TAVR-UNLOAD Expected to Provide More Clarification
In an accompanying editorial, Sammy Elmariah, MD, and Nilay K. Patel, MD (both from Massachusetts General Hospital, Boston), note that while the sample sizes in the study are small and thus prevent definitive conclusions from being drawn, “the analyses provide strong evidence of the detrimental clinical impact of moderate AS in patients with diseased ventricles.”
Elmariah and Patel agree say that while retrospective studies indicate poor clinical outcomes for patients with LV systolic dysfunction and moderate aortic stenosis, it is unclear whether it is “singularly tied to LV dysfunction or if the AS confers additive risk.” Furthermore, they say the need for high-quality data on the optimal timing of AVR in patients with HFrEF and moderate aortic stenosis is urgent.

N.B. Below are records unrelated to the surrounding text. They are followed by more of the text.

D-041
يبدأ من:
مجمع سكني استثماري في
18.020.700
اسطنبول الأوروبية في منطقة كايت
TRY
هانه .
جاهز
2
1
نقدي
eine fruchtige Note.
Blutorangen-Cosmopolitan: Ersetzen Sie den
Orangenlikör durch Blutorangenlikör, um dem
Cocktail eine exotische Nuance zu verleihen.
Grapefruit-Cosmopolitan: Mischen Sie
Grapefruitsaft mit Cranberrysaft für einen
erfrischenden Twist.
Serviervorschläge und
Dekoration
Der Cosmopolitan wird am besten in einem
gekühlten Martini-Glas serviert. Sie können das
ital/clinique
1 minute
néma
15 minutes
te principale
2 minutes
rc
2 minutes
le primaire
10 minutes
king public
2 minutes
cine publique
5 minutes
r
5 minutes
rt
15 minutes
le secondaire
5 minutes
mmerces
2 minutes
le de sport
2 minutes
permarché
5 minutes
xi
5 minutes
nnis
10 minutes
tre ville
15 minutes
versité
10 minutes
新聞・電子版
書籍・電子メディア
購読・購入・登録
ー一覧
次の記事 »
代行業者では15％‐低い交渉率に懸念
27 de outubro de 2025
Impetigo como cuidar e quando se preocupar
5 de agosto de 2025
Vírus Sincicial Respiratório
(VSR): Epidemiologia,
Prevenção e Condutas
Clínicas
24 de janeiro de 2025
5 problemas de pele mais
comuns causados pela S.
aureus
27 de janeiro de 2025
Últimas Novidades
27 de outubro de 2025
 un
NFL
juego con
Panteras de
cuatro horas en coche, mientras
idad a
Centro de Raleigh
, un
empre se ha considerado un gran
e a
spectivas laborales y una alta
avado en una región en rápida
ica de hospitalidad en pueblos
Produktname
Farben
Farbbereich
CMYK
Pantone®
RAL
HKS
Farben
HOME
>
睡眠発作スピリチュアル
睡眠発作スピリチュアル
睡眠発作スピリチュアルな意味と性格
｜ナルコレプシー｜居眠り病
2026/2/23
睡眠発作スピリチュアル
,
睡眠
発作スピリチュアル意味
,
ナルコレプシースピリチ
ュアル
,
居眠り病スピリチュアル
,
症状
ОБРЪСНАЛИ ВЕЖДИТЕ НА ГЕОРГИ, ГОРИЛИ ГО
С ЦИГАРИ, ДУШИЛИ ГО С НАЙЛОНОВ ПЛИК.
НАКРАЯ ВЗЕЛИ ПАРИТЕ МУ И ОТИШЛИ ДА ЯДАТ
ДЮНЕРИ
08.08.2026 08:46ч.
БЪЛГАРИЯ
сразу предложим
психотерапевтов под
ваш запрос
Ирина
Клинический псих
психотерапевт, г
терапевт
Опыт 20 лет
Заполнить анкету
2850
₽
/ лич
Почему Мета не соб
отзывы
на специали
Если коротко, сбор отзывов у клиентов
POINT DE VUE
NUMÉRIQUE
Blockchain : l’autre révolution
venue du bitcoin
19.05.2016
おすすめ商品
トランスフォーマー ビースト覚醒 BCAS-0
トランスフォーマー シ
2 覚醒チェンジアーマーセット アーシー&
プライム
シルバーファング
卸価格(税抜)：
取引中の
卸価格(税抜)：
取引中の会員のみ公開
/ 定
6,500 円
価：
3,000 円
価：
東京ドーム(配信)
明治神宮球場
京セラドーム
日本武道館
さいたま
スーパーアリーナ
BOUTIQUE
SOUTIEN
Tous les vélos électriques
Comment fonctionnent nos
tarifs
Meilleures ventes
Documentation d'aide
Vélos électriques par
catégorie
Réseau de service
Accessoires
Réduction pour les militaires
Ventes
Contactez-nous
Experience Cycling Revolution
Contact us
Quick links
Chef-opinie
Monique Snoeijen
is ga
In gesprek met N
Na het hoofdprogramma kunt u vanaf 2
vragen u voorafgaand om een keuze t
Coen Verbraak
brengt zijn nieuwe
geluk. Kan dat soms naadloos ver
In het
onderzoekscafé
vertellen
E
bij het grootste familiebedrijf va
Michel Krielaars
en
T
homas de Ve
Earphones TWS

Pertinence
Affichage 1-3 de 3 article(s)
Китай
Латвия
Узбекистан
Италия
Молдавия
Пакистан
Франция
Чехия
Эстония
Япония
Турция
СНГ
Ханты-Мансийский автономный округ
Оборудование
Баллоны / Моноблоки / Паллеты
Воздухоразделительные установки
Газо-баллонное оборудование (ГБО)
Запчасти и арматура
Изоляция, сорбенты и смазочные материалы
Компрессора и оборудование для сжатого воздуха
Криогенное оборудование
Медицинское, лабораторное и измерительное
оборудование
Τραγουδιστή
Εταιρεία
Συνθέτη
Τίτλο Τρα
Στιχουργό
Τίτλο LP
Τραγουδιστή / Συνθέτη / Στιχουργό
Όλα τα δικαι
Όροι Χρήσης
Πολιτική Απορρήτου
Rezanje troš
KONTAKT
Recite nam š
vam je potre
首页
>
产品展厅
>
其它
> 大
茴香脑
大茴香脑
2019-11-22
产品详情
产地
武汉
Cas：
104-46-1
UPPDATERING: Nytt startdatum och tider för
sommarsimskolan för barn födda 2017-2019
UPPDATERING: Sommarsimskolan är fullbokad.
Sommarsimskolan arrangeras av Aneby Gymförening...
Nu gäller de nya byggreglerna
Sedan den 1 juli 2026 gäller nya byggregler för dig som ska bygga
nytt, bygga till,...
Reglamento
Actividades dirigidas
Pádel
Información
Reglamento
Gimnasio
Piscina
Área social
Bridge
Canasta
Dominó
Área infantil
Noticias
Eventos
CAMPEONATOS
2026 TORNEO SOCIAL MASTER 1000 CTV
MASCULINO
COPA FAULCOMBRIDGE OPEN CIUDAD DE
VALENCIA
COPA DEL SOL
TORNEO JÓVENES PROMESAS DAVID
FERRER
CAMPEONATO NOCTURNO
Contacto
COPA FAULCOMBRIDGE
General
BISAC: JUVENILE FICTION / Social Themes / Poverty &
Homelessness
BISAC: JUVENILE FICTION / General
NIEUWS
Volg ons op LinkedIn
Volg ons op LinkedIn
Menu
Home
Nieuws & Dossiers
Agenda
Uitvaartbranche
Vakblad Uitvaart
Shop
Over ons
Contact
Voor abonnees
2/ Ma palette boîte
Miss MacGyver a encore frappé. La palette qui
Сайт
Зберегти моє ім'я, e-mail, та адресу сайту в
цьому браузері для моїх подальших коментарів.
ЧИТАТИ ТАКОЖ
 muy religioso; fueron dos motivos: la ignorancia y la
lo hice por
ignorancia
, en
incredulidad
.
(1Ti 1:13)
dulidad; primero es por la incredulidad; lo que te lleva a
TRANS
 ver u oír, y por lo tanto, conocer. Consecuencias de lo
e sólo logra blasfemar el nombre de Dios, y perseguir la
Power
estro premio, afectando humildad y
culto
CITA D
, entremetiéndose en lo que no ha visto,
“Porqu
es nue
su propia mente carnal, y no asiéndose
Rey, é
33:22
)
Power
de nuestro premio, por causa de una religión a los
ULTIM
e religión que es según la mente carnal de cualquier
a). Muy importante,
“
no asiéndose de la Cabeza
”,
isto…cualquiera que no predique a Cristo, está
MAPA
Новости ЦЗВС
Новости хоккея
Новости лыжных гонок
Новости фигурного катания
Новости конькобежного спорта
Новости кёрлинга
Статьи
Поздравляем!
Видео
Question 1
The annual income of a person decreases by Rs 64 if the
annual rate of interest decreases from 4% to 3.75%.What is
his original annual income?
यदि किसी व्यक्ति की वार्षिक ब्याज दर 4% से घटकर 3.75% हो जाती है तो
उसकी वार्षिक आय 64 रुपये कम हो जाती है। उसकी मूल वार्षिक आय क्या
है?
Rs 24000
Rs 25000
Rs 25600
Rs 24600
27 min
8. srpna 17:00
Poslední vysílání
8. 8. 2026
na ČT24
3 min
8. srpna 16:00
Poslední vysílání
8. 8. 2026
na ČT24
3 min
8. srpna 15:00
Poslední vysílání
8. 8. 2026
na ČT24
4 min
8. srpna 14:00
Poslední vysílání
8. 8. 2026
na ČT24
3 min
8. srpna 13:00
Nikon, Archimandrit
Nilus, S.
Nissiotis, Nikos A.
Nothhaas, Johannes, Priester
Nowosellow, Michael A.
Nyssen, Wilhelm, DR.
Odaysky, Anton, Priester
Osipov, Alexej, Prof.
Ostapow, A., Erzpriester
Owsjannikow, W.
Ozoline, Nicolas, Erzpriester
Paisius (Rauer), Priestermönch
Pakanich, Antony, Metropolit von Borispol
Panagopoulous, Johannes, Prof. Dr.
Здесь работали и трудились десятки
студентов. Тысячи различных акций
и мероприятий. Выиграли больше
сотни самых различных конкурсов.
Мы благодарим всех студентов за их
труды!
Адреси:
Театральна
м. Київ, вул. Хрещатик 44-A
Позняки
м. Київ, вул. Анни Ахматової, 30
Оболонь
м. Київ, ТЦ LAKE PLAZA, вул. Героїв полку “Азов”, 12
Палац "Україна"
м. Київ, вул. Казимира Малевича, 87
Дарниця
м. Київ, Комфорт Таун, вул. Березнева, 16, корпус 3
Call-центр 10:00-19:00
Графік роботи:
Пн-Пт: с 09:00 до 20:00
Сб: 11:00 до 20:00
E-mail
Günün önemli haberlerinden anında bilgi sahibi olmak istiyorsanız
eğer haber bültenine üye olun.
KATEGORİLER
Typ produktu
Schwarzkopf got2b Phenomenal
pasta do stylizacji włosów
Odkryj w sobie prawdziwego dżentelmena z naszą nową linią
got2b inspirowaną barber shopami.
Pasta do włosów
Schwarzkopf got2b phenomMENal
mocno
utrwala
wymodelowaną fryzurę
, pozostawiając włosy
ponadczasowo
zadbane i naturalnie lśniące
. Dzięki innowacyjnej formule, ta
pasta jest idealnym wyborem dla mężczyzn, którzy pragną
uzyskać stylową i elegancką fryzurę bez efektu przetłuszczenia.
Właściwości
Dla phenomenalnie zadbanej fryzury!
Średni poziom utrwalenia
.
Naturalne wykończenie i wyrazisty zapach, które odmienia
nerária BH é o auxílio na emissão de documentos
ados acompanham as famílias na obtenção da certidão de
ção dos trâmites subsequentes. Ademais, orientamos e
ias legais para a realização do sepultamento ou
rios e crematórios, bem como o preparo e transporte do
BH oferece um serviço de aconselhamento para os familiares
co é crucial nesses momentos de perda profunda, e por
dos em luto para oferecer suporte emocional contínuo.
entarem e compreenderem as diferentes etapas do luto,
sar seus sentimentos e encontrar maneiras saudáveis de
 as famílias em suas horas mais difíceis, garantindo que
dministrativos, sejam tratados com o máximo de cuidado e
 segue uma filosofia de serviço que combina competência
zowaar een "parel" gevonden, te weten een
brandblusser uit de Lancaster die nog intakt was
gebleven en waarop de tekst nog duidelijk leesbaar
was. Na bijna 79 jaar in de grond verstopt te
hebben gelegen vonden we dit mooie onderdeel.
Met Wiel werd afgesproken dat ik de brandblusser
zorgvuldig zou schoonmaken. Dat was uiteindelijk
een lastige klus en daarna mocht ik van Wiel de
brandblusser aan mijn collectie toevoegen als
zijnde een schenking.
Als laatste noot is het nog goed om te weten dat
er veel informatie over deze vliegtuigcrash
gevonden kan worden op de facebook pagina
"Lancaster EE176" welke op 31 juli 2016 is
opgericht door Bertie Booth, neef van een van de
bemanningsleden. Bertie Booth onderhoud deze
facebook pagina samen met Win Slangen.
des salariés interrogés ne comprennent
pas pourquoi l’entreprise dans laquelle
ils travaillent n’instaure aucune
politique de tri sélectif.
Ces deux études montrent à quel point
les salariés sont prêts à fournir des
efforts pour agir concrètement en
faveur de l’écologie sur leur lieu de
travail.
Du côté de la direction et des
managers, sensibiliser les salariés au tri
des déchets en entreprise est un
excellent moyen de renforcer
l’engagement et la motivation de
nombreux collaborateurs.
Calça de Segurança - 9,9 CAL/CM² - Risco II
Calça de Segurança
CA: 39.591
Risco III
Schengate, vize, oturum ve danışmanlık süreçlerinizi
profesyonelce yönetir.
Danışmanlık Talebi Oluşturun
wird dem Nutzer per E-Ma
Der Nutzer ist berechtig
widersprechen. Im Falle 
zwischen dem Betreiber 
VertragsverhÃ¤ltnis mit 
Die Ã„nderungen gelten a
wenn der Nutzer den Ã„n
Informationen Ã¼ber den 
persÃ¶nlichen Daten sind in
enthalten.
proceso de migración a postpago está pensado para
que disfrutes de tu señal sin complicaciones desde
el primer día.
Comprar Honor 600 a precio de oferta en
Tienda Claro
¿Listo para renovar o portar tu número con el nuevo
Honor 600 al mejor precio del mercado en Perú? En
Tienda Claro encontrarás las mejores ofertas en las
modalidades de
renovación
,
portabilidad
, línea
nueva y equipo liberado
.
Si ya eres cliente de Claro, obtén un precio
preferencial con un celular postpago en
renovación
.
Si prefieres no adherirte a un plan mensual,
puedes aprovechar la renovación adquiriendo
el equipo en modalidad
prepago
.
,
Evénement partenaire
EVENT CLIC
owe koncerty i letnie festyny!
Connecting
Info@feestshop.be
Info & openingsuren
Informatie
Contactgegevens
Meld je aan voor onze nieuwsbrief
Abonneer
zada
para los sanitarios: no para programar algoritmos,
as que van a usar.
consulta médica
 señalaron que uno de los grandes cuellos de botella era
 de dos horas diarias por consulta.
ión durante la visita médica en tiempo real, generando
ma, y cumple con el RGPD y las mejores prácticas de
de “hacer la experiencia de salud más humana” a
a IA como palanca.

One ongoing, international RCT that is expected to provide some of those answers is TAVR-UNLOAD, which is comparing TAVI and optimal HF therapy versus optimal HF therapy alone in approximately 300 patients with moderate AS and advanced HF defined by: NYHA class ≥ 2, NT-proBNP > 900pg/mL (or BNP > 200 pg/mL), or HF hospitalization within the previous 2 years.
“We don't have the answer yet,” Clavel said. “If TAVR-UNLOAD is positive, then transcatheter AVR may become an option for these patients even if the stenosis is moderate.”
Jean G, Van Mieghem NM, Gegenava T, et al. Moderate aortic stenosis in patients with heart failure and reduced ejection fraction. J Am Coll Cardiol. 2021;77:2796-2803.
Elmariah S, Patel NK. Aortic Stenosis and LV dysfunction: not everything in moderation. J Am Coll Cardiol. 2021;77:2804-2806.
- Jean and Patel report no relevant conflicts of interest.
- Clavel reports a CT core laboratory research contract with Edwards Lifesciences and a research grant from Medtronic.
- Elmariah reports research grants from Edwards Lifesciences, Medtronic, and Abbott Vascular and consulting fees from Edwards Lifesciences.